Stalin: Greatest Russian in History?

Hirsute or not hirsute...
NPR and I have this telepathic thing going on, they just don’t know it.
I say this because Morning Edition ran this story on Stalin on the day that I officially began working on My Good Name Is Stalin as an FIR.
It felt like a timely bit of validation for my project, one that also made for good ‘GBH water cooler conversation. I even thought of the coincidence as a little auspicious. Stalin’s myriad atrocities however…not so auspicious.

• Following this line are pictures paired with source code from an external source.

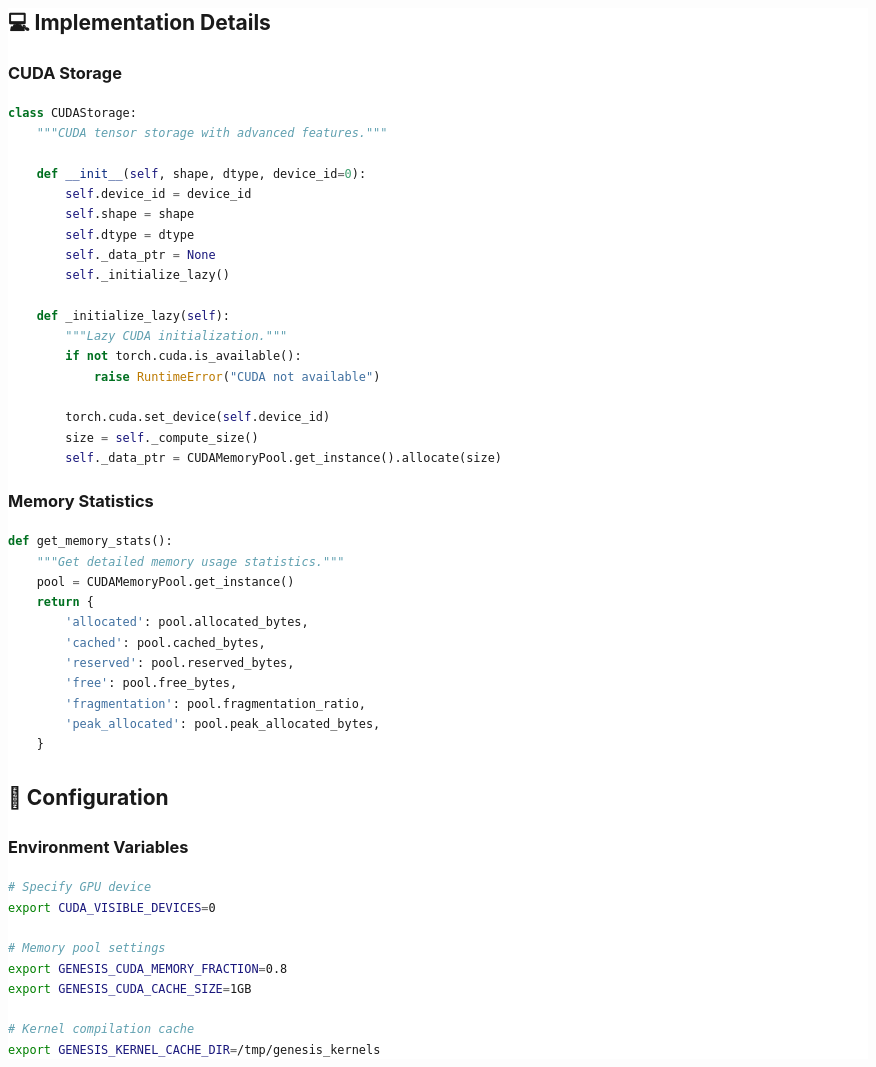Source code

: ## 💻 Implementation Details

### CUDA Storage
```python
class CUDAStorage:
    """CUDA tensor storage with advanced features."""

    def __init__(self, shape, dtype, device_id=0):
        self.device_id = device_id
        self.shape = shape
        self.dtype = dtype
        self._data_ptr = None
        self._initialize_lazy()

    def _initialize_lazy(self):
        """Lazy CUDA initialization."""
        if not torch.cuda.is_available():
            raise RuntimeError("CUDA not available")

        torch.cuda.set_device(self.device_id)
        size = self._compute_size()
        self._data_ptr = CUDAMemoryPool.get_instance().allocate(size)
```

### Memory Statistics
```python
def get_memory_stats():
    """Get detailed memory usage statistics."""
    pool = CUDAMemoryPool.get_instance()
    return {
        'allocated': pool.allocated_bytes,
        'cached': pool.cached_bytes,
        'reserved': pool.reserved_bytes,
        'free': pool.free_bytes,
        'fragmentation': pool.fragmentation_ratio,
        'peak_allocated': pool.peak_allocated_bytes,
    }
```

## 🔧 Configuration

### Environment Variables
```bash
# Specify GPU device
export CUDA_VISIBLE_DEVICES=0

# Memory pool settings
export GENESIS_CUDA_MEMORY_FRACTION=0.8
export GENESIS_CUDA_CACHE_SIZE=1GB

# Kernel compilation cache
export GENESIS_KERNEL_CACHE_DIR=/tmp/genesis_kernels
```
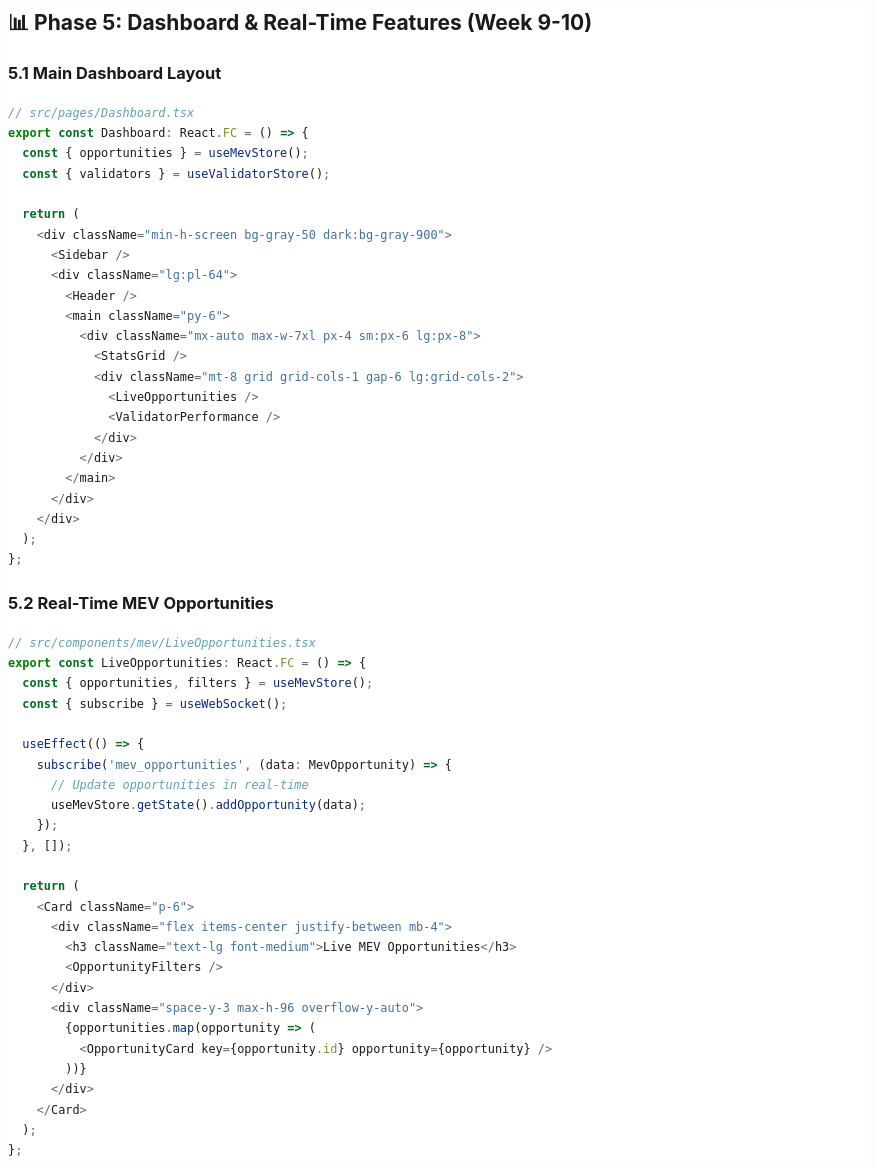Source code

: 
## 📊 Phase 5: Dashboard & Real-Time Features (Week 9-10)

### 5.1 Main Dashboard Layout
```typescript
// src/pages/Dashboard.tsx
export const Dashboard: React.FC = () => {
  const { opportunities } = useMevStore();
  const { validators } = useValidatorStore();

  return (
    <div className="min-h-screen bg-gray-50 dark:bg-gray-900">
      <Sidebar />
      <div className="lg:pl-64">
        <Header />
        <main className="py-6">
          <div className="mx-auto max-w-7xl px-4 sm:px-6 lg:px-8">
            <StatsGrid />
            <div className="mt-8 grid grid-cols-1 gap-6 lg:grid-cols-2">
              <LiveOpportunities />
              <ValidatorPerformance />
            </div>
          </div>
        </main>
      </div>
    </div>
  );
};
```

### 5.2 Real-Time MEV Opportunities
```typescript
// src/components/mev/LiveOpportunities.tsx
export const LiveOpportunities: React.FC = () => {
  const { opportunities, filters } = useMevStore();
  const { subscribe } = useWebSocket();

  useEffect(() => {
    subscribe('mev_opportunities', (data: MevOpportunity) => {
      // Update opportunities in real-time
      useMevStore.getState().addOpportunity(data);
    });
  }, []);

  return (
    <Card className="p-6">
      <div className="flex items-center justify-between mb-4">
        <h3 className="text-lg font-medium">Live MEV Opportunities</h3>
        <OpportunityFilters />
      </div>
      <div className="space-y-3 max-h-96 overflow-y-auto">
        {opportunities.map(opportunity => (
          <OpportunityCard key={opportunity.id} opportunity={opportunity} />
        ))}
      </div>
    </Card>
  );
};
```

Russians have the chance to pick the greatest Russian in history during a 13-part TV series that began airing there this month. Internet voting has already generated controversy by temporarily putting Soviet dictator Josef Stalin at the top of the list. [link]
Eek!
A recent survey indicates that a majority of Russians today support Stalin’s policies. The NPR report includes a man-on-the-street interview with (a guy whose name sounded something like) Igor Stepanov, who states that:
“Whether the consensus decides that Stalin was good or bad for Russia will have to be seen. But it wouldn’t be right to ignore his role in history.”
* * *
On a less somber note, my friend Farhana kindly alerted me to this piece, also courtesy of NPR.
Prof. Steve Jones, head of the biology department at University College London, took a look at portraits of Russian leaders since 1917 and noticed a very curious pattern. Male pattern baldness, to be more precise.
With that, a song was born. Hit it :
Lenin was bald
But Stalin was hairy
Khrushchev was bald
But Brezhnev was hairy
Andropov bald
Chernenko hairy
Gorbachev bald
Yeltsin hairy
Putin is bald
Medyedev was hairy
They switch back and forth
The pattern is scaaaaryyyyyy…
(Hey, hey, hey, hey) [link]
The ten men who have lead post-Tsarist Russia may have excelled at quelling freedom of speech, but efforts at suppressing the powers of the Y chromosome have proved a little, uh…hairy.